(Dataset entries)
▼▼▼

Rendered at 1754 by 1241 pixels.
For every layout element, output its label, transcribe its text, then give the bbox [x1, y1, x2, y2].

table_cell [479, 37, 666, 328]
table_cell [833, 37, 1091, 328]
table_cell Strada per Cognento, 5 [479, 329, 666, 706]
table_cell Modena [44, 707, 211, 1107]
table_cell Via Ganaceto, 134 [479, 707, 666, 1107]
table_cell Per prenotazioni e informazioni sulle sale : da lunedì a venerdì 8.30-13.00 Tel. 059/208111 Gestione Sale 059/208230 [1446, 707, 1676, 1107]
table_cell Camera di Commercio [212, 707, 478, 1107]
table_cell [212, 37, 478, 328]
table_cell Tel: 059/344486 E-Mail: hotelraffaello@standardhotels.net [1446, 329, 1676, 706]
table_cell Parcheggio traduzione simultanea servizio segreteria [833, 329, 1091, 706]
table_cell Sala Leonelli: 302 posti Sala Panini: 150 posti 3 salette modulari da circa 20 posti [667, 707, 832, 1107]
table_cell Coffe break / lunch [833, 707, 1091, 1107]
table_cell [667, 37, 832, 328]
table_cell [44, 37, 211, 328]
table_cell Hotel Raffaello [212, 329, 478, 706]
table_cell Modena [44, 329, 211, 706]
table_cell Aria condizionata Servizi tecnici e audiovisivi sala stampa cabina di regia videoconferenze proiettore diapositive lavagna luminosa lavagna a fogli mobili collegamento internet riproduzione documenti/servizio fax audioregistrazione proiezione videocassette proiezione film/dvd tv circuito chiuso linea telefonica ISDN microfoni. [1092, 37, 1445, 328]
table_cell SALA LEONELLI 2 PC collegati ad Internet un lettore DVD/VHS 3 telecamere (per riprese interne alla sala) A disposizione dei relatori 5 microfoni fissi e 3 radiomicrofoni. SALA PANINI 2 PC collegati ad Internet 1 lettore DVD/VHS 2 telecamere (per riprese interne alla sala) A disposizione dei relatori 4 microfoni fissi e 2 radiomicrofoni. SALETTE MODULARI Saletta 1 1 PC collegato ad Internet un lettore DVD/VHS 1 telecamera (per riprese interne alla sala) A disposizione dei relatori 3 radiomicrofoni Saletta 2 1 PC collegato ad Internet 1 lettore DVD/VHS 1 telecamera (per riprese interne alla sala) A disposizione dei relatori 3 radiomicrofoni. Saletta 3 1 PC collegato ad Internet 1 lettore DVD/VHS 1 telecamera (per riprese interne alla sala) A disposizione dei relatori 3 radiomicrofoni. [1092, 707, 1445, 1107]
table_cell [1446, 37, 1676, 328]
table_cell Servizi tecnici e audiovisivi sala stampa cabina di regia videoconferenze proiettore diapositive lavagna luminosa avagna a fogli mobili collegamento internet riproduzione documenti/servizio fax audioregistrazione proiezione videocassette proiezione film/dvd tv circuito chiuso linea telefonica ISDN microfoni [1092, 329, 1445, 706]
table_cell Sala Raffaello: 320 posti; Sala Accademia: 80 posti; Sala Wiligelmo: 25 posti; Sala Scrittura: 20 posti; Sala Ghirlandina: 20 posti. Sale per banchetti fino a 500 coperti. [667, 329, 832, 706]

▲▲▲

[Task details]:
Reproduce all the data above, swapping "Modena" for "Reggio Emilia" wherever it occurs and leaving everything else as it is.

[Completed exercise]:
Rendered at 1754 by 1241 pixels.
For every layout element, output its label, transcribe its text, then give the bbox [x1, y1, x2, y2].

table_cell [479, 37, 666, 328]
table_cell [833, 37, 1091, 328]
table_cell Strada per Cognento, 5 [479, 329, 666, 706]
table_cell Reggio Emilia [44, 707, 211, 1107]
table_cell Via Ganaceto, 134 [479, 707, 666, 1107]
table_cell Per prenotazioni e informazioni sulle sale : da lunedì a venerdì 8.30-13.00 Tel. 059/208111 Gestione Sale 059/208230 [1446, 707, 1676, 1107]
table_cell Camera di Commercio [212, 707, 478, 1107]
table_cell [212, 37, 478, 328]
table_cell Tel: 059/344486 E-Mail: hotelraffaello@standardhotels.net [1446, 329, 1676, 706]
table_cell Parcheggio traduzione simultanea servizio segreteria [833, 329, 1091, 706]
table_cell Sala Leonelli: 302 posti Sala Panini: 150 posti 3 salette modulari da circa 20 posti [667, 707, 832, 1107]
table_cell Coffe break / lunch [833, 707, 1091, 1107]
table_cell [667, 37, 832, 328]
table_cell [44, 37, 211, 328]
table_cell Hotel Raffaello [212, 329, 478, 706]
table_cell Reggio Emilia [44, 329, 211, 706]
table_cell Aria condizionata Servizi tecnici e audiovisivi sala stampa cabina di regia videoconferenze proiettore diapositive lavagna luminosa lavagna a fogli mobili collegamento internet riproduzione documenti/servizio fax audioregistrazione proiezione videocassette proiezione film/dvd tv circuito chiuso linea telefonica ISDN microfoni. [1092, 37, 1445, 328]
table_cell SALA LEONELLI 2 PC collegati ad Internet un lettore DVD/VHS 3 telecamere (per riprese interne alla sala) A disposizione dei relatori 5 microfoni fissi e 3 radiomicrofoni. SALA PANINI 2 PC collegati ad Internet 1 lettore DVD/VHS 2 telecamere (per riprese interne alla sala) A disposizione dei relatori 4 microfoni fissi e 2 radiomicrofoni. SALETTE MODULARI Saletta 1 1 PC collegato ad Internet un lettore DVD/VHS 1 telecamera (per riprese interne alla sala) A disposizione dei relatori 3 radiomicrofoni Saletta 2 1 PC collegato ad Internet 1 lettore DVD/VHS 1 telecamera (per riprese interne alla sala) A disposizione dei relatori 3 radiomicrofoni. Saletta 3 1 PC collegato ad Internet 1 lettore DVD/VHS 1 telecamera (per riprese interne alla sala) A disposizione dei relatori 3 radiomicrofoni. [1092, 707, 1445, 1107]
table_cell [1446, 37, 1676, 328]
table_cell Servizi tecnici e audiovisivi sala stampa cabina di regia videoconferenze proiettore diapositive lavagna luminosa avagna a fogli mobili collegamento internet riproduzione documenti/servizio fax audioregistrazione proiezione videocassette proiezione film/dvd tv circuito chiuso linea telefonica ISDN microfoni [1092, 329, 1445, 706]
table_cell Sala Raffaello: 320 posti; Sala Accademia: 80 posti; Sala Wiligelmo: 25 posti; Sala Scrittura: 20 posti; Sala Ghirlandina: 20 posti. Sale per banchetti fino a 500 coperti. [667, 329, 832, 706]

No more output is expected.